Data extracts:
____________________
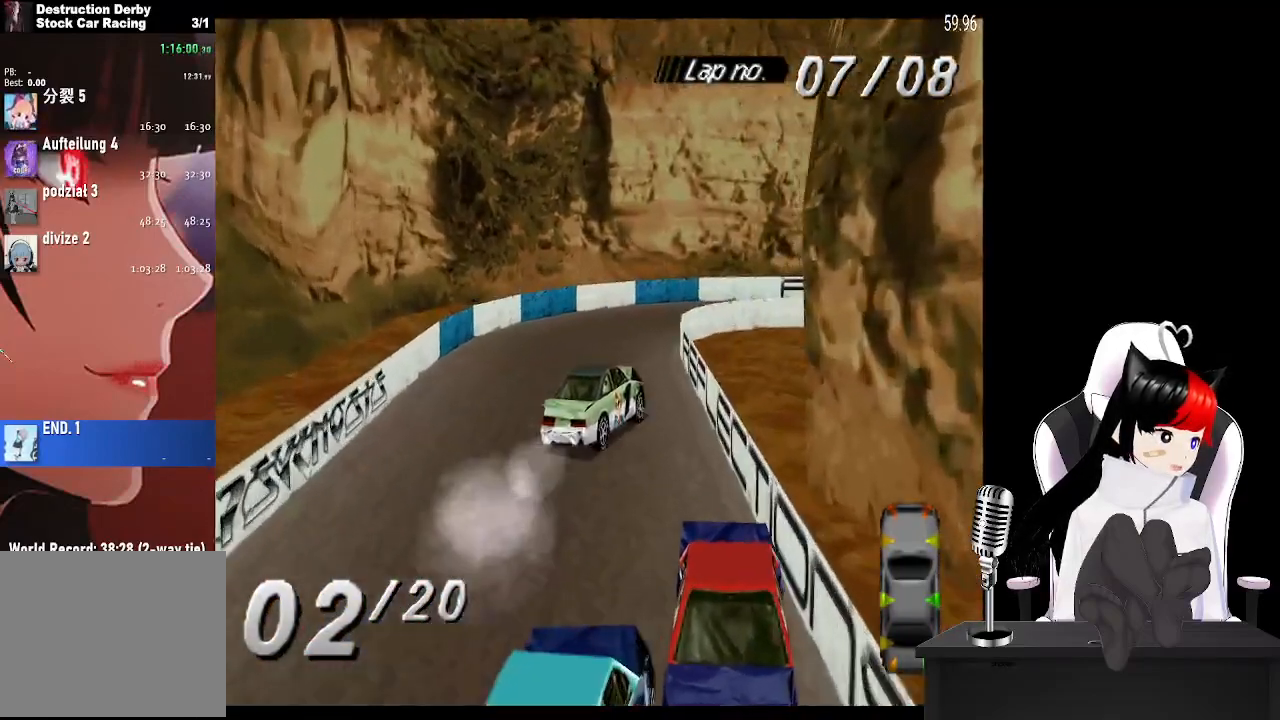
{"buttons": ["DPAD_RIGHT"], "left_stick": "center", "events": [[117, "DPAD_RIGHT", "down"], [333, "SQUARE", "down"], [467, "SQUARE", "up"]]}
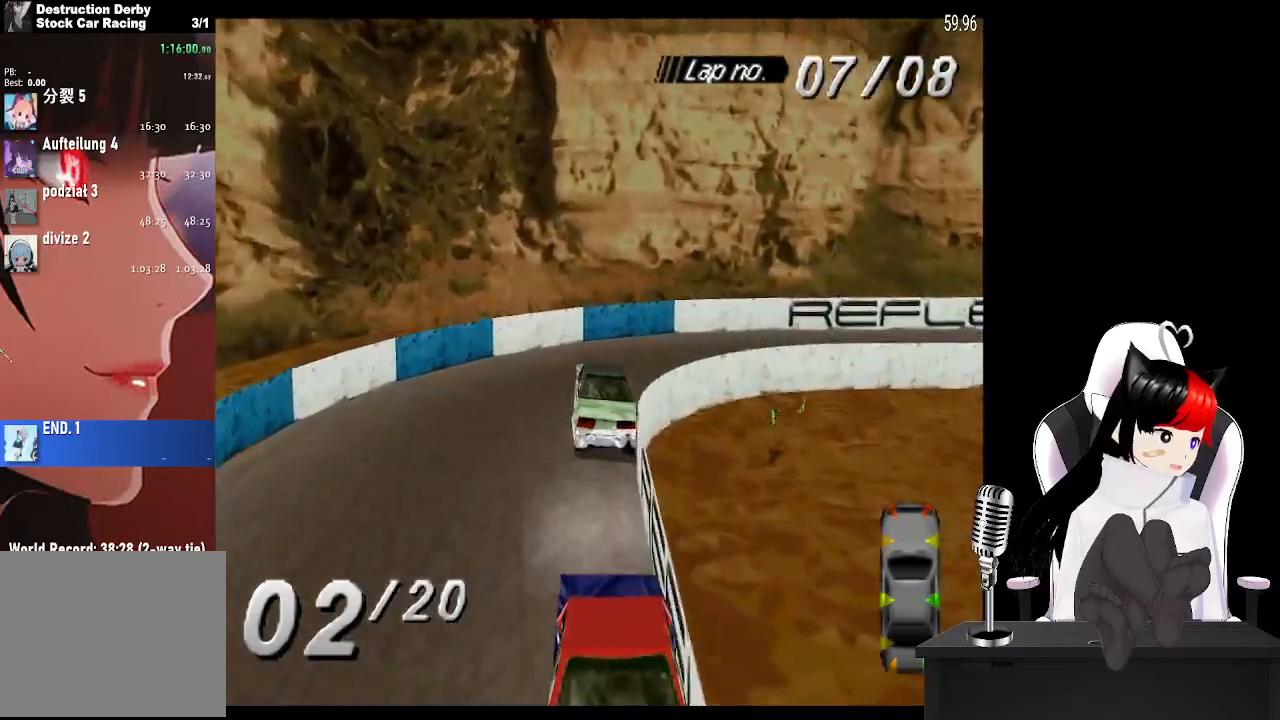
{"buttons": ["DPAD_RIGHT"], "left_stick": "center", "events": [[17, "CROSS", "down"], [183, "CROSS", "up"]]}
____________________
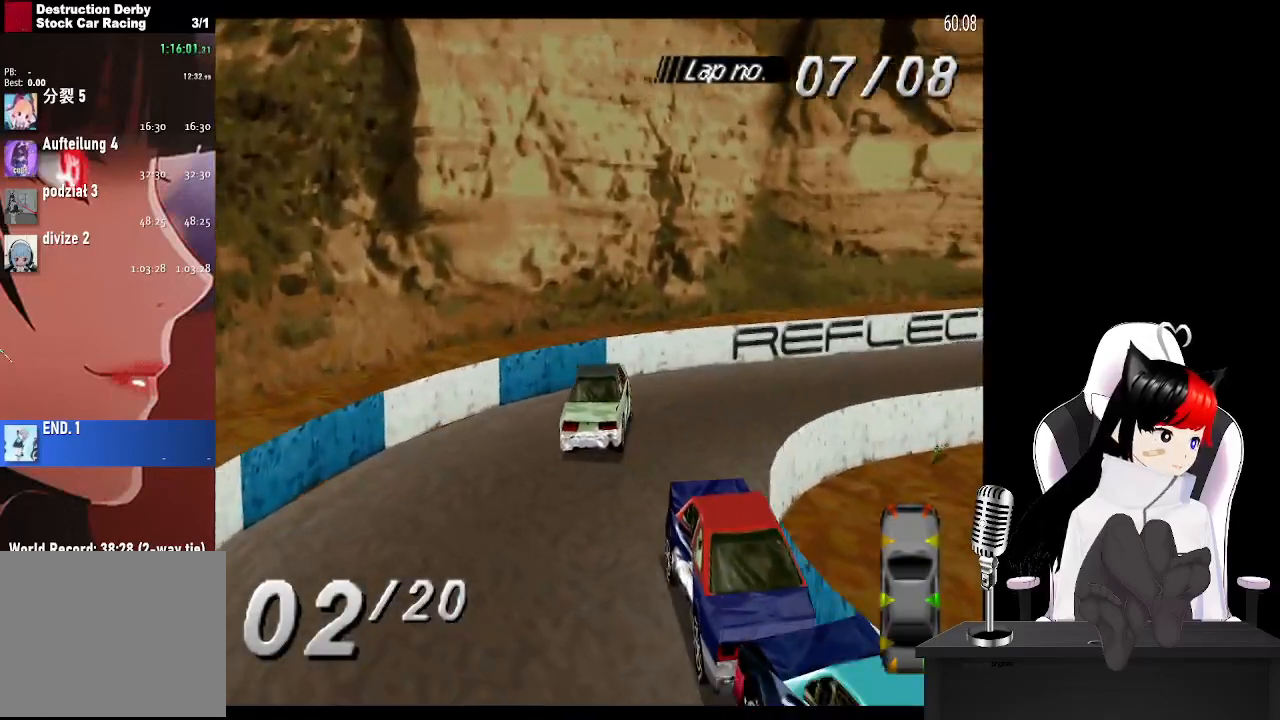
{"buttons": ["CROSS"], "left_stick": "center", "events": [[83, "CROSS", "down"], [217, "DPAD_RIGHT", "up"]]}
____________________
Activity: Every line in the entries above that mentions the word "CROSS" must be shown.

Task response:
{"buttons": ["DPAD_RIGHT"], "left_stick": "center", "events": [[17, "CROSS", "down"], [183, "CROSS", "up"]]}
{"buttons": ["CROSS"], "left_stick": "center", "events": [[83, "CROSS", "down"], [217, "DPAD_RIGHT", "up"]]}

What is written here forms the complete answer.